* [Task]:
A verbatim copy of the full data, with no pictures, is the expected answer.

* [Data to process]:
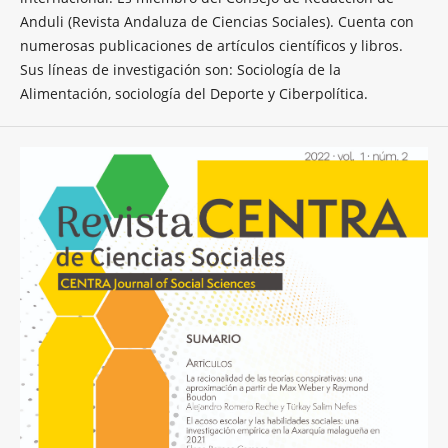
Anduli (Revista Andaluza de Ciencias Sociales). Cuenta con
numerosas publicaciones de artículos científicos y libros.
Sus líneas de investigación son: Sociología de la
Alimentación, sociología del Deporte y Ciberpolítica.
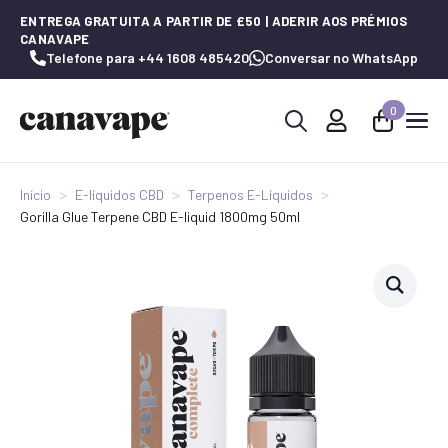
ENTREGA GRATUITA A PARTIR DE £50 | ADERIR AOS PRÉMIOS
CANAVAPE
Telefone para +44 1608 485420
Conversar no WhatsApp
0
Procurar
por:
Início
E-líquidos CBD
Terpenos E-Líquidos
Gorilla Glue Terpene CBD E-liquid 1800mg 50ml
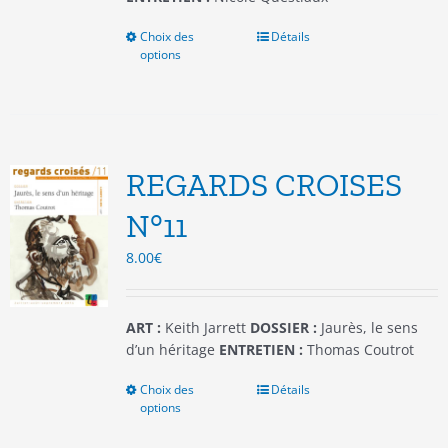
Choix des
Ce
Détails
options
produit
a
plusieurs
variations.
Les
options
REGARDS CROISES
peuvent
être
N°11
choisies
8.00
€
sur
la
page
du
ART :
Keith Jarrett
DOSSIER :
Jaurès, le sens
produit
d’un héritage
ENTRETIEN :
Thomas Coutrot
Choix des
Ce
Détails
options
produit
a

* [Result of this exercise]:
Anduli (Revista Andaluza de Ciencias Sociales). Cuenta con
numerosas publicaciones de artículos científicos y libros.
Sus líneas de investigación son: Sociología de la
Alimentación, sociología del Deporte y Ciberpolítica.
ENTREGA GRATUITA A PARTIR DE £50 | ADERIR AOS PRÉMIOS
CANAVAPE
Telefone para +44 1608 485420
Conversar no WhatsApp
0
Procurar
por:
Início
E-líquidos CBD
Terpenos E-Líquidos
Gorilla Glue Terpene CBD E-liquid 1800mg 50ml
Choix des
Ce
Détails
options
produit
a
plusieurs
variations.
Les
options
REGARDS CROISES
peuvent
être
N°11
choisies
8.00
€
sur
la
page
du
ART :
Keith Jarrett
DOSSIER :
Jaurès, le sens
produit
d’un héritage
ENTRETIEN :
Thomas Coutrot
Choix des
Ce
Détails
options
produit
a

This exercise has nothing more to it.